The deeper problem is that I am, professionally and creatively, several people at once. I work as a research Data Science consultant for the University of Wisconsin-Madison, main a website to showcase my pottery, maintain a second website for the aikido studio, and a GitHub Pages site for the R community I’m starting in the fall. None of these talk to each other. If I write something at the intersection of pottery and data science — which happens more than you’d think — I have no clean way to surface it in both places. Every post either lives on one platform or gets manually duplicated, which means it usually doesn’t get written at all.

The need was clear: a unified personal site that serves as the canonical source of truth for everything I write, with a way to route content outward to the right platforms automatically.

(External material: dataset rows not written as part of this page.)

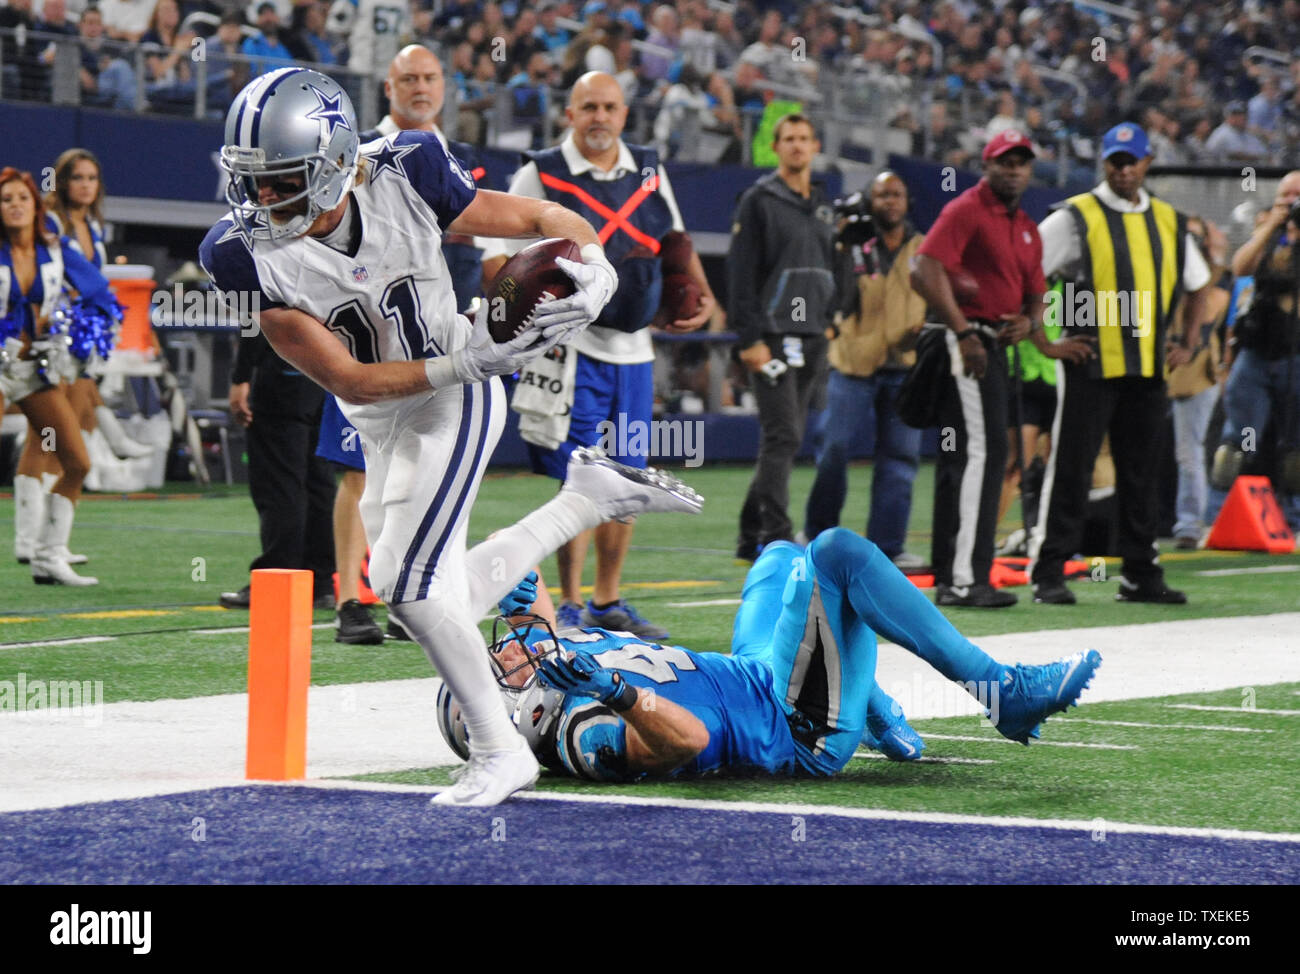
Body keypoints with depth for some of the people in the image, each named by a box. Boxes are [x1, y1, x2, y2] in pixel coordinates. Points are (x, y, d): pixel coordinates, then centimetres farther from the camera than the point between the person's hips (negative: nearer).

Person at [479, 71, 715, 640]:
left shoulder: (649, 173, 10)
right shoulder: (541, 176, -5)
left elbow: (674, 242, 24)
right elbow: (497, 251, -5)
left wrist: (700, 294, 11)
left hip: (633, 348, 6)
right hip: (572, 345, -5)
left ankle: (608, 603, 20)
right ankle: (570, 605, 0)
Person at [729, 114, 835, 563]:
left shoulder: (822, 206, 17)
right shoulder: (759, 201, -4)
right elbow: (741, 272, -9)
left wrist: (830, 326, 15)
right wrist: (749, 338, -16)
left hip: (812, 339, 7)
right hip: (772, 337, -7)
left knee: (786, 439, 8)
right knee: (782, 437, -13)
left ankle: (751, 534, 15)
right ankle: (776, 538, -14)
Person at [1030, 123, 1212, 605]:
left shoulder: (1169, 221, 13)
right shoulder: (1075, 217, -2)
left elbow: (1198, 284, 26)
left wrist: (1185, 341, 17)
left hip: (1149, 368, 5)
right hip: (1088, 367, -5)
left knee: (1142, 473, 8)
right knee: (1070, 469, -5)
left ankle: (1141, 574, 15)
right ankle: (1048, 573, -1)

The hurdles were predictable. The old site ran on Hugo, which I had stopped understanding some time ago. The Netlify project existed but was disconnected from its GitHub repo — apparently I unlinked them at some point and forgot. The platforms I write for speak different languages: some take Git pushes, some have REST APIs, one has a Content API that may or may not be accessible on my plan. Getting all of this to play nicely with a single source file was going to take some design work before any coding.

The solution I landed on is a hub-and-spoke model. This site is the hub, built in Quarto and deployed via Netlify from a GitHub repository. Every post lives here as a single .qmd file with a YAML header that carries routing metadata: which platforms it should go to, and whether it’s ready to publish. A small R script reads that metadata and handles dispatch — a git push for static sites, authenticated API calls for the others.

The dispatch layer is still being built. But the hub is up, the pipeline is running, and the first posts are in. It’s a start.